▶ _What is needed_
Take each line of the data that contains the string "thumb" and copy it.

Provided data: Begin

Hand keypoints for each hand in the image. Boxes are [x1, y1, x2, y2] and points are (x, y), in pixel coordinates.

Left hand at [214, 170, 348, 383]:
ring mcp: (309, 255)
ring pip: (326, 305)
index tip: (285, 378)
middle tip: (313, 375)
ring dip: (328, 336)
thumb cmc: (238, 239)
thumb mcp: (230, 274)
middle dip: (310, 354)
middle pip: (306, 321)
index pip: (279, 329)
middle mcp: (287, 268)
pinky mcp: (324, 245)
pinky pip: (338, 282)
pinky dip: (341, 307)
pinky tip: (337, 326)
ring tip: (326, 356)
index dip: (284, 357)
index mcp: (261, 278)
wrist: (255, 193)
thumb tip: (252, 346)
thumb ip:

Provided data: End

▶ _Task result_
thumb cmc: (238, 239)
thumb mcp: (230, 274)
thumb tip: (252, 346)
thumb ip:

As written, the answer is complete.